Error: XML Content does not seem to be XML | R 3.1.0
I am trying to get this XML file, but am unable to. I checked the other solutions in the same topic, but I couldn't understand. I am a R newbie.
> library(XML)
> fileURL <- "https://d396qusza40orc.cloudfront.net/getdata%2Fdata%2Frestaurants.xml"
> doc <- xmlTreeParse(fileURL,useInternal=TRUE)
Error: XML content does not seem to be XML: 'https://d396qusza40orc.cloudfront.net/getdata%2Fdata%2Frestaurants.xml'
Can you please help?
Remove the s
from https
library(XML)
fileURL<-"https://d396qusza40orc.cloudfront.net/getdata%2Fdata%2Frestaurants.xml"
doc <- xmlTreeParse(sub("s", "", fileURL), useInternal = TRUE)
class(doc)
## [1] "XMLInternalDocument" "XMLAbstractDocument"
You can use RCurl
to fetch the content and then XML seems to be able to handle it
library(XML)
library(RCurl)
fileURL <- "https://d396qusza40orc.cloudfront.net/getdata%2Fdata%2Frestaurants.xml"
xData <- getURL(fileURL)
doc <- xmlParse(xData)
xmlTreeParse does not support https.
You can load the data with getURL
(from RCurl
) and then parse it.
Answer is at http://www.omegahat.net/RCurl/installed/RCurl/html/getURL.html.

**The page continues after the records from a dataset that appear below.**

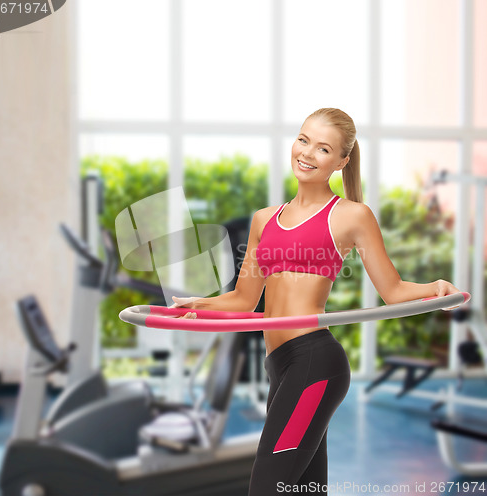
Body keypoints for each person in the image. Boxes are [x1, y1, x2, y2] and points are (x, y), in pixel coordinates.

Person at [171, 108, 460, 495]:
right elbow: (244, 300)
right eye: (304, 140)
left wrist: (436, 288)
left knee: (268, 486)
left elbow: (392, 291)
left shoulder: (351, 216)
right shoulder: (264, 219)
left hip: (314, 364)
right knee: (304, 489)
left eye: (323, 148)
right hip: (279, 365)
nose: (307, 153)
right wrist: (197, 305)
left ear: (341, 162)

Key point is to use ssl.verifyPeer=FALSE with getURL if certificate error is shown.
library (RCurl)
library (XML)
curlVersion()$features
curlVersion()$protocol
##These should show ssl and https. I can see these on windows 8.1 at least.
##It may differ on other OSes.
temp <- getURL("https://d396qusza40orc.cloudfront.net/getdata%2Fdata%2Frestaurants.xml", ssl.verifyPeer=FALSE)
DFX <- xmlTreeParse(temp,useInternal = TRUE)
If ssl or https capability is not shown by libcurl functions, check using Rcurl with HTTPs.
Using download.file
avoids introducing another dependency. The following function returns the output of XML::xmlParse
also when the URL starts with https
. It caches the file to a temporary directory so that it will be downloaded only once if this function is called many times during an R session.
xml_parse <- function(xml_url){
# Temporary copy of the xml file, valid for this R session
xml_temp_file <- file.path(tempdir(), basename(xml_url))
if (!file.exists(xml_temp_file)){
print(sprintf("Downloading to %s.", xml_temp_file))
download.file(xml_url, xml_temp_file)
}
return(XML::xmlParse(xml_temp_file))
}
# Example
xml_content = xml_parse("https://d396qusza40orc.cloudfront.net/getdata%2Fdata%2Frestaurants.xml")